HLA-A2-negative metastatic uveal melanoma is an ultra-rare, aggressive tumor with historically poor immunotherapy responses. OS endpoint in Phase 3 requires large, prolonged follow-up; trial is Phase 2/3 with only 239 days to primary completion, suggesting immature data. Prior darovasertib monotherapy showed limited efficacy in this population. Combination with crizotinib (c-MET/ALK inhibitor) lacks strong mechanistic rationale in uveal melanoma. Active Not Recruiting status raises concern about enrollment or futility. Disclosure risk of early termination or negative interim is material.

Metastatic uveal melanoma is a high-mortality indication with limited effective therapies. The Phase 2/3 design tests darovasertib+crizotinib in HLA-A2-negative patients, a specific subset. OS endpoint is rigorous. Prior darovasertib data showed some activity but survival gains in this aggressive cancer are historically modest. Trial is ongoing but not yet recruiting, indicating execution risk. Given indication difficulty and stringent OS endpoint, intrinsic YES odds appear sub-50%.
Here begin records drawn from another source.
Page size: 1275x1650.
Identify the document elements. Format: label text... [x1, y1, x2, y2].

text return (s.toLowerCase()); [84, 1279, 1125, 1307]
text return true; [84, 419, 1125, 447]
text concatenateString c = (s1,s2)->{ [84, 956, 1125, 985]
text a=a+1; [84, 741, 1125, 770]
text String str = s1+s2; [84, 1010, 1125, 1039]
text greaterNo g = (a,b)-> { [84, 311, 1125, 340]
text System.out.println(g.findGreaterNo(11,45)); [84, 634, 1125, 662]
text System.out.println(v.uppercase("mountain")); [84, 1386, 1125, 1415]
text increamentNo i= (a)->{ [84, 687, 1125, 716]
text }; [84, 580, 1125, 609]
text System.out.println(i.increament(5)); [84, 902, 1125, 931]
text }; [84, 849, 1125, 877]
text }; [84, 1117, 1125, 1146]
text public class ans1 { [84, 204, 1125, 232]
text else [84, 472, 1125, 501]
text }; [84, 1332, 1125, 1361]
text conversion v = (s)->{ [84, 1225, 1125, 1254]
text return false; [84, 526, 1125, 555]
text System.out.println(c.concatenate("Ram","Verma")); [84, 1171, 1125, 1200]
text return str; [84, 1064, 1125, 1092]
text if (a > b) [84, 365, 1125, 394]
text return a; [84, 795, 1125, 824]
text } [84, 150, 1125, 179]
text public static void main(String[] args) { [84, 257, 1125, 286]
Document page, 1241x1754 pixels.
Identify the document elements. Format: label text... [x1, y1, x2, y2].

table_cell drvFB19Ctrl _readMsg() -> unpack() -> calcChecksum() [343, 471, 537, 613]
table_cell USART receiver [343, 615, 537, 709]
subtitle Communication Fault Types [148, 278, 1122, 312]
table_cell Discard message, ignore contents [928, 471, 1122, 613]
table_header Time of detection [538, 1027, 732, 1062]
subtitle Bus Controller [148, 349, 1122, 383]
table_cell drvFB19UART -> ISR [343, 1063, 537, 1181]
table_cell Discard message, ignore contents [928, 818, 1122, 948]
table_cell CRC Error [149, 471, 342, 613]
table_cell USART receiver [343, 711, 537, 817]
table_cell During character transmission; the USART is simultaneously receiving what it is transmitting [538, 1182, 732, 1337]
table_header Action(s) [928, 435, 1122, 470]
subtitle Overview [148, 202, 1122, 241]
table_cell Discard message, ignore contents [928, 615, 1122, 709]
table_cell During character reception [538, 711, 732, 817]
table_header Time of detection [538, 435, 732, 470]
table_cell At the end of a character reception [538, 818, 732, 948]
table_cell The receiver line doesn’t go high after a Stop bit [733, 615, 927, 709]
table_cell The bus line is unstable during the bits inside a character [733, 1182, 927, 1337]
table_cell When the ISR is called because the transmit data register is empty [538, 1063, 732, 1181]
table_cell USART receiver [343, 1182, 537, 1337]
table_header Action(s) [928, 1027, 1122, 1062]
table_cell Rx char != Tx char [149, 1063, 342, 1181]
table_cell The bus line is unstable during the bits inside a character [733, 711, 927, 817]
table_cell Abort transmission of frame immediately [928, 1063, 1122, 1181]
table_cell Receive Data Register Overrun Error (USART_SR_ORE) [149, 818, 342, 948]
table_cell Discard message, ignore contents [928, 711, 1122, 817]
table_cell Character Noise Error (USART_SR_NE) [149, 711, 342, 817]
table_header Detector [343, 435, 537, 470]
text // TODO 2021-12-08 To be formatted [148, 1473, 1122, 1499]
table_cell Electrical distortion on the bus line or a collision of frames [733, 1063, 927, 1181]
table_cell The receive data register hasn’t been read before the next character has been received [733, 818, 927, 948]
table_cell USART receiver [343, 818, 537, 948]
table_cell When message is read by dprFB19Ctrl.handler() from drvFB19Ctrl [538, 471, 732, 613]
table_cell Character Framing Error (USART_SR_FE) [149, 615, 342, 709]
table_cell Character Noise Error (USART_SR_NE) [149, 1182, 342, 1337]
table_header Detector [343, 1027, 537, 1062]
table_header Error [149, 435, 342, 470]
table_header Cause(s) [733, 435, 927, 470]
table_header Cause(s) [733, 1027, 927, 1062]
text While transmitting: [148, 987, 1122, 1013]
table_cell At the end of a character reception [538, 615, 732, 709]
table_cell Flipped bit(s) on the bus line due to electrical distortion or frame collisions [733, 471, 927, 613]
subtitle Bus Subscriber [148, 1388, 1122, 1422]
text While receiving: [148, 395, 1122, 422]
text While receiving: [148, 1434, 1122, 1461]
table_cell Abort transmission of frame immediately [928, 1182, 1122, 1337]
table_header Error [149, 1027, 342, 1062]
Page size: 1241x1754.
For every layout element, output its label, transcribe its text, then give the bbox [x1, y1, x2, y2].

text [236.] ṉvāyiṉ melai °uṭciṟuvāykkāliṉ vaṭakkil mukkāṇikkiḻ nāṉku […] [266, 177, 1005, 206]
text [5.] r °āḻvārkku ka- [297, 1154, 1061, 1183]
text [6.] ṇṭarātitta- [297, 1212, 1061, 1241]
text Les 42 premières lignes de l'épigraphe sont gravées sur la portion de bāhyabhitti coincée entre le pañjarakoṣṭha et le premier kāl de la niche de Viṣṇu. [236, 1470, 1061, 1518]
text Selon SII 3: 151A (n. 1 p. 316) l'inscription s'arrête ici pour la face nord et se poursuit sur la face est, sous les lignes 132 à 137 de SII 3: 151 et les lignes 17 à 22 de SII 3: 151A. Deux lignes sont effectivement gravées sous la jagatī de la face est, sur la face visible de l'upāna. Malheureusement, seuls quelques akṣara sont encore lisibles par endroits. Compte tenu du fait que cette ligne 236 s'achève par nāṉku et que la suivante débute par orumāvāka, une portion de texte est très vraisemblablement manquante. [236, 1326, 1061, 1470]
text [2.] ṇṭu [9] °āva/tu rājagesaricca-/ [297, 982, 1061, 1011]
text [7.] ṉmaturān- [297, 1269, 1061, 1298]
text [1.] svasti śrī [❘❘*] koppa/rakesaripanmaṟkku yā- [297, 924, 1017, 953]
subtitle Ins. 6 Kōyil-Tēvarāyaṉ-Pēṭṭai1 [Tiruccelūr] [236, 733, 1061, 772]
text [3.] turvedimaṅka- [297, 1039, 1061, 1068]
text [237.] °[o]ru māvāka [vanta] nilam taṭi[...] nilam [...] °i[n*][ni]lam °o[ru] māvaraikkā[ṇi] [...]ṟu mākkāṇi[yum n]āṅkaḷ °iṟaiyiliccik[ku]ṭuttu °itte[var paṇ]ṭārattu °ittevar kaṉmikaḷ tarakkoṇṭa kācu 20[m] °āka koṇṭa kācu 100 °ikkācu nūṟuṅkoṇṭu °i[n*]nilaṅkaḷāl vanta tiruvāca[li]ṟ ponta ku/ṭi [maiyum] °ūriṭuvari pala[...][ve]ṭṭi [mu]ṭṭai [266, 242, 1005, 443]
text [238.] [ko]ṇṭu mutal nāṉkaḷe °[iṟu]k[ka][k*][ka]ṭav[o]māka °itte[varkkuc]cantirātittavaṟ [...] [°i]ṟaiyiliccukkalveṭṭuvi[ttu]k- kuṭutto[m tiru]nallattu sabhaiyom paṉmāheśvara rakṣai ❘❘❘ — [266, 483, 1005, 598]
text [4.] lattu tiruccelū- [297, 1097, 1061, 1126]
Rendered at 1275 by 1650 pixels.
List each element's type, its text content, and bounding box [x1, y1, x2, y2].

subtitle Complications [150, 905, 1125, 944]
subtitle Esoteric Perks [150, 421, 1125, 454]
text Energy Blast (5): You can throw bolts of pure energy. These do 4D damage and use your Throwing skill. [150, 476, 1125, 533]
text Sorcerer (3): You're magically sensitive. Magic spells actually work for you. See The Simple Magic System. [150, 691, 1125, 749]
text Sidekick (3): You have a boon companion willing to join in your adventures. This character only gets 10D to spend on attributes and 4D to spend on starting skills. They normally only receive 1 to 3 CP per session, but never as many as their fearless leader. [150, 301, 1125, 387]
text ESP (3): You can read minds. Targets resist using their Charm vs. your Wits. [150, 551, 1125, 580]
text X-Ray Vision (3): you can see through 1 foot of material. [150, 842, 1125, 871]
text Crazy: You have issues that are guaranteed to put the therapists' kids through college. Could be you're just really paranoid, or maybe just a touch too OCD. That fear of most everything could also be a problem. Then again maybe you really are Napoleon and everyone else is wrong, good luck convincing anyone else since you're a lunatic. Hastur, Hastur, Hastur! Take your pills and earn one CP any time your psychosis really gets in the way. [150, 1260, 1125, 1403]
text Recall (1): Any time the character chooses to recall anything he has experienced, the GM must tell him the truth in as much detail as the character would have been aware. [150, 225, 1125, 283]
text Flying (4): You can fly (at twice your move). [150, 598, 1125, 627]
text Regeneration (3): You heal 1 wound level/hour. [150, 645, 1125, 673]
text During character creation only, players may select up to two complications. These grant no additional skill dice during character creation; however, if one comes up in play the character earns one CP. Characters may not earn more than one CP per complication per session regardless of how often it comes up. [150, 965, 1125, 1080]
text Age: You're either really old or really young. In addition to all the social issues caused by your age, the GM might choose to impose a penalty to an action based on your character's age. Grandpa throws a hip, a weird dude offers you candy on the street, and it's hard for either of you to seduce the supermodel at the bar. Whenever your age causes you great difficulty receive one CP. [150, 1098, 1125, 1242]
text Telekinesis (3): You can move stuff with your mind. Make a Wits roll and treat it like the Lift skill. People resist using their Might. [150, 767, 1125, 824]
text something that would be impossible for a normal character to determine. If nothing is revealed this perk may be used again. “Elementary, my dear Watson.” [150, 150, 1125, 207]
HLA-A2-negative metastatic uveal melanoma is an aggressive orphan indication with poor baseline prognosis (12-18 month median OS). The darovasertib-crizotinib combination targets PKC and MET pathways with scientific rationale. Biomarker-selected first-line population improves mechanistic targeting. Phase 2/3 adaptive design reduces phase 3 failure risk. However, OS endpoint is stringent, and patient population is small due to HLA-A2 exclusion (~50% of patients). First-line OS benefit over standard of care is historically difficult in this indication, even with targeted approaches. Sponsor IDEY

Phase 3 overall survival is a rigorous endpoint; historically ~30‑40% of oncology trials succeed. Darovasertib + crizotinib targets a rare HLA‑A2‑negative population with high unmet need, but prior data are limited and mechanism is novel. Small patient pool raises enrollment risk and may limit statistical power, increasing uncertainty.